Task instructions – Without the pictures, give the records again exactly as they appear.

═════ Record excerpts

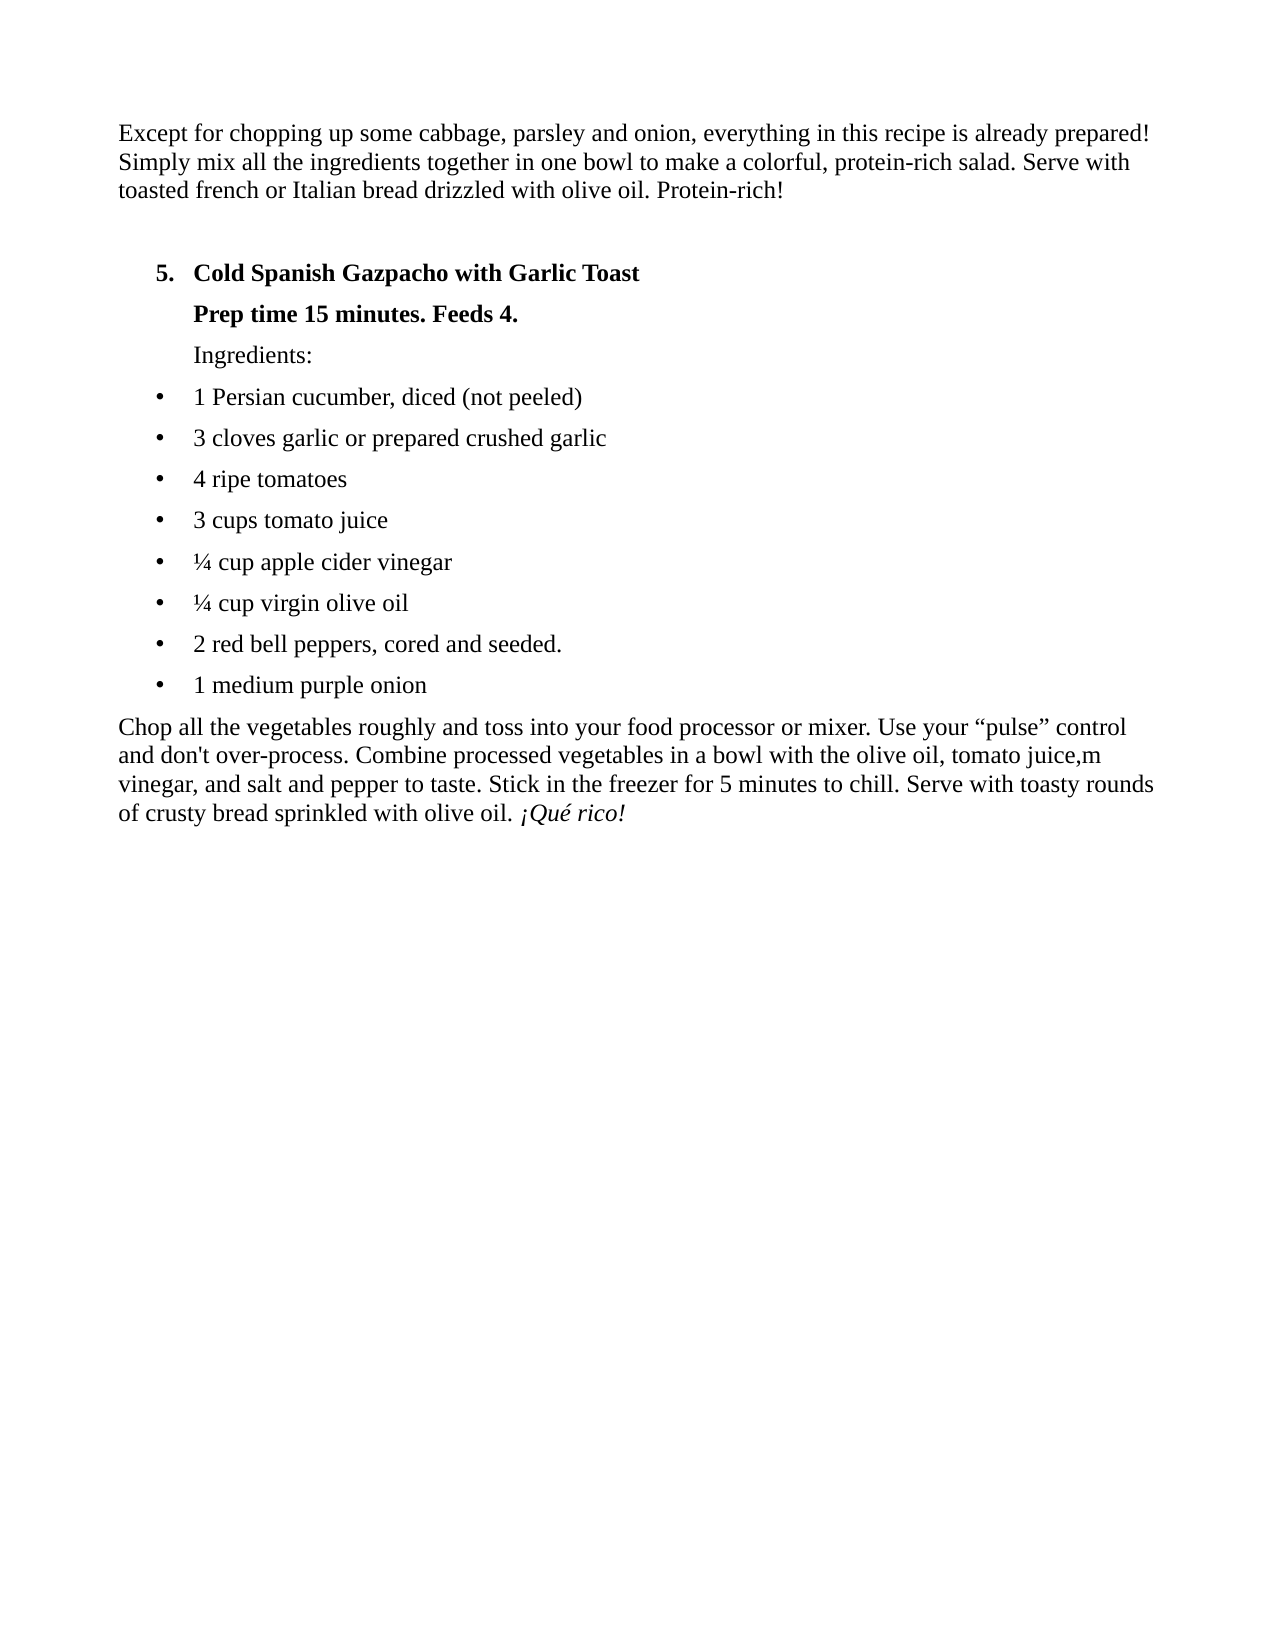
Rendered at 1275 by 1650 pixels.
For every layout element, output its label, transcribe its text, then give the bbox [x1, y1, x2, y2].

list 1 medium purple onion [156, 671, 1157, 699]
list 4 ripe tomatoes [156, 464, 1157, 493]
text Chop all the vegetables roughly and toss into your food processor or mixer. Use your “pulse” control and don't over-process. Combine processed vegetables in a bowl with the olive oil, tomato juice,m vinegar, and salt and pepper to taste. Stick in the freezer for 5 minutes to chill. Serve with toasty rounds of crusty bread sprinkled with olive oil. ¡Qué rico! [118, 712, 1157, 827]
list Cold Spanish Gazpacho with Garlic Toast [156, 258, 1157, 287]
text Except for chopping up some cabbage, parsley and onion, everything in this recipe is already prepared! Simply mix all the ingredients together in one bowl to make a colorful, protein-rich salad. Serve with toasted french or Italian bread drizzled with olive oil. Protein-rich! [118, 118, 1157, 204]
list ¼ cup virgin olive oil [156, 588, 1157, 617]
list ¼ cup apple cider vinegar [156, 547, 1157, 576]
list 2 red bell peppers, cored and seeded. [156, 629, 1157, 658]
list Ingredients: [156, 341, 1157, 369]
list 3 cups tomato juice [156, 506, 1157, 534]
list Prep time 15 minutes. Feeds 4. [156, 299, 1157, 328]
list 3 cloves garlic or prepared crushed garlic [156, 423, 1157, 452]
list 1 Persian cucumber, diced (not peeled) [156, 382, 1157, 411]
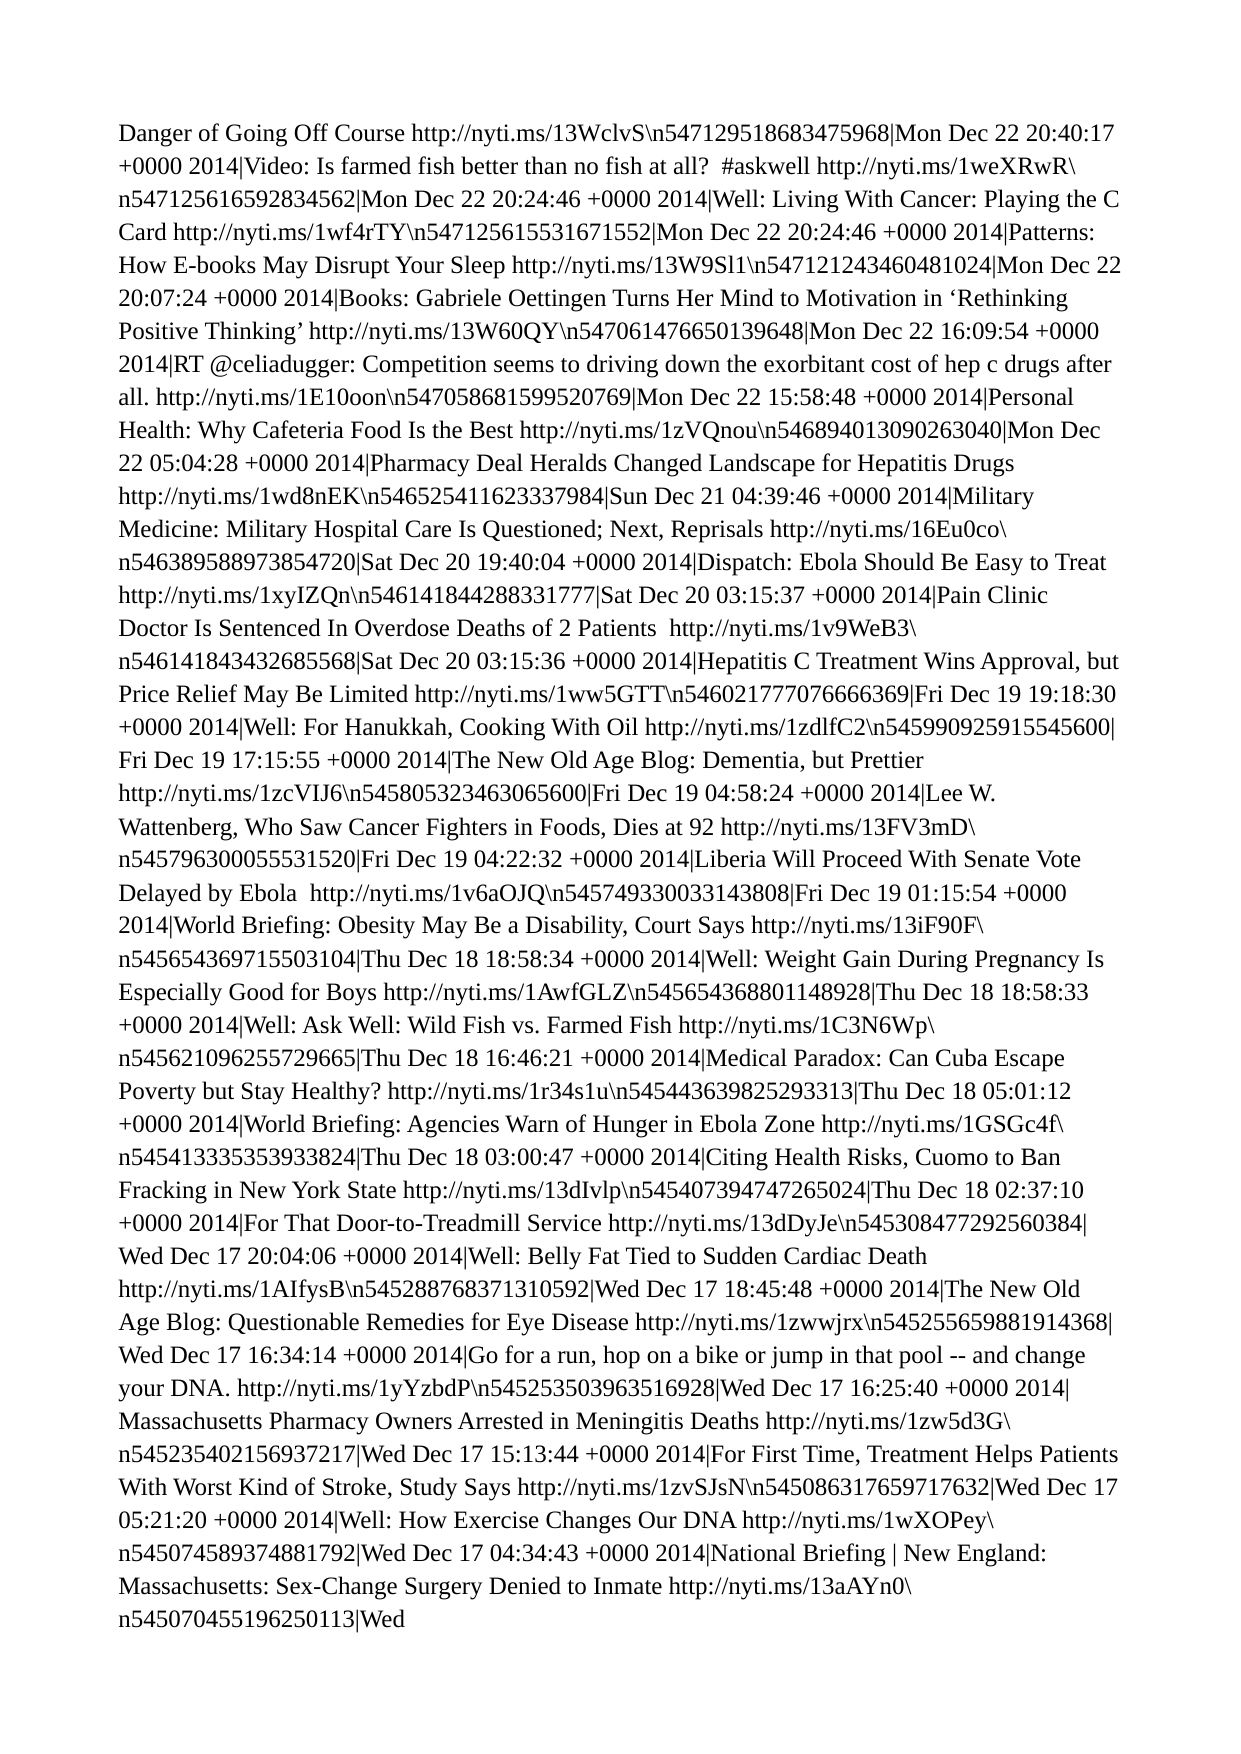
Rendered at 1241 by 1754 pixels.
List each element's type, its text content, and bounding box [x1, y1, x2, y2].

text Danger of Going Off Course http://nyti.ms/13WclvS\n547129518683475968|Mon Dec 22 20:40:17 +0000 2014|Video: Is farmed fish better than no fish at all? #askwell http://nyti.ms/1weXRwR\n547125616592834562|Mon Dec 22 20:24:46 +0000 2014|Well: Living With Cancer: Playing the C Card http://nyti.ms/1wf4rTY\n547125615531671552|Mon Dec 22 20:24:46 +0000 2014|Patterns: How E-books May Disrupt Your Sleep http://nyti.ms/13W9Sl1\n547121243460481024|Mon Dec 22 20:07:24 +0000 2014|Books: Gabriele Oettingen Turns Her Mind to Motivation in ‘Rethinking Positive Thinking’ http://nyti.ms/13W60QY\n547061476650139648|Mon Dec 22 16:09:54 +0000 2014|RT @celiadugger: Competition seems to driving down the exorbitant cost of hep c drugs after all. http://nyti.ms/1E10oon\n547058681599520769|Mon Dec 22 15:58:48 +0000 2014|Personal Health: Why Cafeteria Food Is the Best http://nyti.ms/1zVQnou\n546894013090263040|Mon Dec 22 05:04:28 +0000 2014|Pharmacy Deal Heralds Changed Landscape for Hepatitis Drugs http://nyti.ms/1wd8nEK\n546525411623337984|Sun Dec 21 04:39:46 +0000 2014|Military Medicine: Military Hospital Care Is Questioned; Next, Reprisals http://nyti.ms/16Eu0co\n546389588973854720|Sat Dec 20 19:40:04 +0000 2014|Dispatch: Ebola Should Be Easy to Treat http://nyti.ms/1xyIZQn\n546141844288331777|Sat Dec 20 03:15:37 +0000 2014|Pain Clinic Doctor Is Sentenced In Overdose Deaths of 2 Patients http://nyti.ms/1v9WeB3\n546141843432685568|Sat Dec 20 03:15:36 +0000 2014|Hepatitis C Treatment Wins Approval, but Price Relief May Be Limited http://nyti.ms/1ww5GTT\n546021777076666369|Fri Dec 19 19:18:30 +0000 2014|Well: For Hanukkah, Cooking With Oil http://nyti.ms/1zdlfC2\n545990925915545600|Fri Dec 19 17:15:55 +0000 2014|The New Old Age Blog: Dementia, but Prettier http://nyti.ms/1zcVIJ6\n545805323463065600|Fri Dec 19 04:58:24 +0000 2014|Lee W. Wattenberg, Who Saw Cancer Fighters in Foods, Dies at 92 http://nyti.ms/13FV3mD\n545796300055531520|Fri Dec 19 04:22:32 +0000 2014|Liberia Will Proceed With Senate Vote Delayed by Ebola http://nyti.ms/1v6aOJQ\n545749330033143808|Fri Dec 19 01:15:54 +0000 2014|World Briefing: Obesity May Be a Disability, Court Says http://nyti.ms/13iF90F\n545654369715503104|Thu Dec 18 18:58:34 +0000 2014|Well: Weight Gain During Pregnancy Is Especially Good for Boys http://nyti.ms/1AwfGLZ\n545654368801148928|Thu Dec 18 18:58:33 +0000 2014|Well: Ask Well: Wild Fish vs. Farmed Fish http://nyti.ms/1C3N6Wp\n545621096255729665|Thu Dec 18 16:46:21 +0000 2014|Medical Paradox: Can Cuba Escape Poverty but Stay Healthy? http://nyti.ms/1r34s1u\n545443639825293313|Thu Dec 18 05:01:12 +0000 2014|World Briefing: Agencies Warn of Hunger in Ebola Zone http://nyti.ms/1GSGc4f\n545413335353933824|Thu Dec 18 03:00:47 +0000 2014|Citing Health Risks, Cuomo to Ban Fracking in New York State http://nyti.ms/13dIvlp\n545407394747265024|Thu Dec 18 02:37:10 +0000 2014|For That Door-to-Treadmill Service http://nyti.ms/13dDyJe\n545308477292560384|Wed Dec 17 20:04:06 +0000 2014|Well: Belly Fat Tied to Sudden Cardiac Death http://nyti.ms/1AIfysB\n545288768371310592|Wed Dec 17 18:45:48 +0000 2014|The New Old Age Blog: Questionable Remedies for Eye Disease http://nyti.ms/1zwwjrx\n545255659881914368|Wed Dec 17 16:34:14 +0000 2014|Go for a run, hop on a bike or jump in that pool -- and change your DNA. http://nyti.ms/1yYzbdP\n545253503963516928|Wed Dec 17 16:25:40 +0000 2014|Massachusetts Pharmacy Owners Arrested in Meningitis Deaths http://nyti.ms/1zw5d3G\n545235402156937217|Wed Dec 17 15:13:44 +0000 2014|For First Time, Treatment Helps Patients With Worst Kind of Stroke, Study Says http://nyti.ms/1zvSJsN\n545086317659717632|Wed Dec 17 05:21:20 +0000 2014|Well: How Exercise Changes Our DNA http://nyti.ms/1wXOPey\n545074589374881792|Wed Dec 17 04:34:43 +0000 2014|National Briefing | New England: Massachusetts: Sex-Change Surgery Denied to Inmate http://nyti.ms/13aAYn0\n545070455196250113|Wed [118, 118, 1122, 1633]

══════════

Task solution –
Rendered at 1275 by 1650 pixels.
For every layout element, output its label, transcribe its text, then give the bbox [x1, y1, x2, y2].

list 1 medium purple onion [156, 671, 1157, 699]
list 4 ripe tomatoes [156, 464, 1157, 493]
text Chop all the vegetables roughly and toss into your food processor or mixer. Use your “pulse” control and don't over-process. Combine processed vegetables in a bowl with the olive oil, tomato juice,m vinegar, and salt and pepper to taste. Stick in the freezer for 5 minutes to chill. Serve with toasty rounds of crusty bread sprinkled with olive oil. ¡Qué rico! [118, 712, 1157, 827]
list Cold Spanish Gazpacho with Garlic Toast [156, 258, 1157, 287]
text Except for chopping up some cabbage, parsley and onion, everything in this recipe is already prepared! Simply mix all the ingredients together in one bowl to make a colorful, protein-rich salad. Serve with toasted french or Italian bread drizzled with olive oil. Protein-rich! [118, 118, 1157, 204]
list ¼ cup virgin olive oil [156, 588, 1157, 617]
list ¼ cup apple cider vinegar [156, 547, 1157, 576]
list 2 red bell peppers, cored and seeded. [156, 629, 1157, 658]
list Ingredients: [156, 341, 1157, 369]
list 3 cups tomato juice [156, 506, 1157, 534]
list Prep time 15 minutes. Feeds 4. [156, 299, 1157, 328]
list 3 cloves garlic or prepared crushed garlic [156, 423, 1157, 452]
list 1 Persian cucumber, diced (not peeled) [156, 382, 1157, 411]
Rendered at 1241 by 1754 pixels.
List each element's type, its text content, and bounding box [x1, y1, x2, y2].

text Danger of Going Off Course http://nyti.ms/13WclvS\n547129518683475968|Mon Dec 22 20:40:17 +0000 2014|Video: Is farmed fish better than no fish at all? #askwell http://nyti.ms/1weXRwR\n547125616592834562|Mon Dec 22 20:24:46 +0000 2014|Well: Living With Cancer: Playing the C Card http://nyti.ms/1wf4rTY\n547125615531671552|Mon Dec 22 20:24:46 +0000 2014|Patterns: How E-books May Disrupt Your Sleep http://nyti.ms/13W9Sl1\n547121243460481024|Mon Dec 22 20:07:24 +0000 2014|Books: Gabriele Oettingen Turns Her Mind to Motivation in ‘Rethinking Positive Thinking’ http://nyti.ms/13W60QY\n547061476650139648|Mon Dec 22 16:09:54 +0000 2014|RT @celiadugger: Competition seems to driving down the exorbitant cost of hep c drugs after all. http://nyti.ms/1E10oon\n547058681599520769|Mon Dec 22 15:58:48 +0000 2014|Personal Health: Why Cafeteria Food Is the Best http://nyti.ms/1zVQnou\n546894013090263040|Mon Dec 22 05:04:28 +0000 2014|Pharmacy Deal Heralds Changed Landscape for Hepatitis Drugs http://nyti.ms/1wd8nEK\n546525411623337984|Sun Dec 21 04:39:46 +0000 2014|Military Medicine: Military Hospital Care Is Questioned; Next, Reprisals http://nyti.ms/16Eu0co\n546389588973854720|Sat Dec 20 19:40:04 +0000 2014|Dispatch: Ebola Should Be Easy to Treat http://nyti.ms/1xyIZQn\n546141844288331777|Sat Dec 20 03:15:37 +0000 2014|Pain Clinic Doctor Is Sentenced In Overdose Deaths of 2 Patients http://nyti.ms/1v9WeB3\n546141843432685568|Sat Dec 20 03:15:36 +0000 2014|Hepatitis C Treatment Wins Approval, but Price Relief May Be Limited http://nyti.ms/1ww5GTT\n546021777076666369|Fri Dec 19 19:18:30 +0000 2014|Well: For Hanukkah, Cooking With Oil http://nyti.ms/1zdlfC2\n545990925915545600|Fri Dec 19 17:15:55 +0000 2014|The New Old Age Blog: Dementia, but Prettier http://nyti.ms/1zcVIJ6\n545805323463065600|Fri Dec 19 04:58:24 +0000 2014|Lee W. Wattenberg, Who Saw Cancer Fighters in Foods, Dies at 92 http://nyti.ms/13FV3mD\n545796300055531520|Fri Dec 19 04:22:32 +0000 2014|Liberia Will Proceed With Senate Vote Delayed by Ebola http://nyti.ms/1v6aOJQ\n545749330033143808|Fri Dec 19 01:15:54 +0000 2014|World Briefing: Obesity May Be a Disability, Court Says http://nyti.ms/13iF90F\n545654369715503104|Thu Dec 18 18:58:34 +0000 2014|Well: Weight Gain During Pregnancy Is Especially Good for Boys http://nyti.ms/1AwfGLZ\n545654368801148928|Thu Dec 18 18:58:33 +0000 2014|Well: Ask Well: Wild Fish vs. Farmed Fish http://nyti.ms/1C3N6Wp\n545621096255729665|Thu Dec 18 16:46:21 +0000 2014|Medical Paradox: Can Cuba Escape Poverty but Stay Healthy? http://nyti.ms/1r34s1u\n545443639825293313|Thu Dec 18 05:01:12 +0000 2014|World Briefing: Agencies Warn of Hunger in Ebola Zone http://nyti.ms/1GSGc4f\n545413335353933824|Thu Dec 18 03:00:47 +0000 2014|Citing Health Risks, Cuomo to Ban Fracking in New York State http://nyti.ms/13dIvlp\n545407394747265024|Thu Dec 18 02:37:10 +0000 2014|For That Door-to-Treadmill Service http://nyti.ms/13dDyJe\n545308477292560384|Wed Dec 17 20:04:06 +0000 2014|Well: Belly Fat Tied to Sudden Cardiac Death http://nyti.ms/1AIfysB\n545288768371310592|Wed Dec 17 18:45:48 +0000 2014|The New Old Age Blog: Questionable Remedies for Eye Disease http://nyti.ms/1zwwjrx\n545255659881914368|Wed Dec 17 16:34:14 +0000 2014|Go for a run, hop on a bike or jump in that pool -- and change your DNA. http://nyti.ms/1yYzbdP\n545253503963516928|Wed Dec 17 16:25:40 +0000 2014|Massachusetts Pharmacy Owners Arrested in Meningitis Deaths http://nyti.ms/1zw5d3G\n545235402156937217|Wed Dec 17 15:13:44 +0000 2014|For First Time, Treatment Helps Patients With Worst Kind of Stroke, Study Says http://nyti.ms/1zvSJsN\n545086317659717632|Wed Dec 17 05:21:20 +0000 2014|Well: How Exercise Changes Our DNA http://nyti.ms/1wXOPey\n545074589374881792|Wed Dec 17 04:34:43 +0000 2014|National Briefing | New England: Massachusetts: Sex-Change Surgery Denied to Inmate http://nyti.ms/13aAYn0\n545070455196250113|Wed [118, 118, 1122, 1633]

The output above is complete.